Credit scoring models have offered benefits to lenders and borrowers for many years. However, in practice these models are normally built on a sample of accepted applicants and fail to consider the remaining rejected applicants. This may cause a sample bias which is an important statistical issue, especially in the online lending situation where a large proportion of requests are rejected.

Reject inference is a method for inferring how rejected applicants would have behaved if they had been granted and incorporating this information in rebuilding a more accurate credit scoring system.

**Introduction: **Reject inference is a process whereby the performance of the previously rejected applications is estimated. Reject inference serves the bank while approval rate is very low and banks are keen to relax the credit issuing criteria. By inferring performance of rejected applications impact of decision to reject the application can be studied. If approval rate is already high then Reject inference is not of much use for banks.

**Bias in Data**: While developing statistical models; one of the assumptions is that characteristics of development sample will be same as that of population on which model will be applied. This can be true while developing Collection models because collection models are built on approved population and implemented on population with same characteristics; whereas acquisition models are built on approved application and implemented on the entire population. Acquisition models suffer bias because as development sample is not true representative of entire population.

**Methods of Reject inference: **Several Reject inference methods are available to include the include the performance of rejected applications and make acquisition models applicable for the entire through the door applications.

- Hard Cut Off
- Single Weighted Approach
- Double Weighted Approach
- Augmentation

**Hard Cut Off**: One of the simplest approaches is hard cut off; wherein a score cut off is and any rejected applicant with a score below this cutoff is classified as a ‘bad’, and any applicant above the cutoff is classified as a ‘good’. The cutoff score is not arbitrary. A suggested starting is around the current accept/reject cutoff, with a safety factor, for the portfolio whose risk is being modeled. A safety factor is applied since business considerations dictate that the rejected population cannot carry the same risk as that of accepts.

**Single Weighted approach**: Single weighted approach consists of two steps; instead of classifying reject into good or bad in this approach rejected applications are classified as partial good or partial bad, with a weight assigned.

**Double Weighted Approach**: Double Weighted approach is a three step process.

- A logistic regression model is built first on all the approved applications to calculate the probability of default. All the rejected applications are scored based on this model to get probability of default of rejected applications.
- Another accept/reject model is built on the combined population of rejected and accepted applications. This will give Probability of approve or approval rate.
- Weights are assigned to all the applications; all the approved applications are given weight equal to 1; whereas each of the rejected application appears twice in the model dataset. Once as bad with weight wt_1 and then as good with weight as wt_2.

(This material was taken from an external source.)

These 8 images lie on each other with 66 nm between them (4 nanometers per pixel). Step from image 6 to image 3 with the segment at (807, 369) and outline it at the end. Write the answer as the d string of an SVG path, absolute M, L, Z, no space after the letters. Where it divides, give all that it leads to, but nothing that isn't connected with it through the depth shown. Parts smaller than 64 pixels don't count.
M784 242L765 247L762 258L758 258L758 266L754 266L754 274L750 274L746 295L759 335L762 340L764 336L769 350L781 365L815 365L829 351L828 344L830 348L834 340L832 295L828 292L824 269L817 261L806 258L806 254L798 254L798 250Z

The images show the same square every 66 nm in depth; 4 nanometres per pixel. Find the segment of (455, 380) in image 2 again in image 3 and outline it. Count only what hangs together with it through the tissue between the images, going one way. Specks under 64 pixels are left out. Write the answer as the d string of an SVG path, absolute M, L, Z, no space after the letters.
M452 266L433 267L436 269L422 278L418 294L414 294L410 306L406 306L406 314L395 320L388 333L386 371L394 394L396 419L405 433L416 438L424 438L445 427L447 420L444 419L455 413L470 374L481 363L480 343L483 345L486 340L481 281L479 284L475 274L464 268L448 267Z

**Augmentation**: In this method rejects are togged as good or bad; instead approved applications are re-weighted to give rejected applications a similar chance of getting approved.

In Augmentation methodology; a simple accept/reject model is built to calculate the approval rate. The scored dataset from this model is divided into 10 equal bands with data being sorted based on probability of approval.

Approved applications in each band are assigned a weight which will be inversely proportional to average approval rate of that particular band. A final Logistic model; Know good/bad (KGB) is built on this augmented dataset with weights assigned to each application. Score bands with low approval rate will be assigned higher weights whereas bands with high approval rate will be assigned low weights.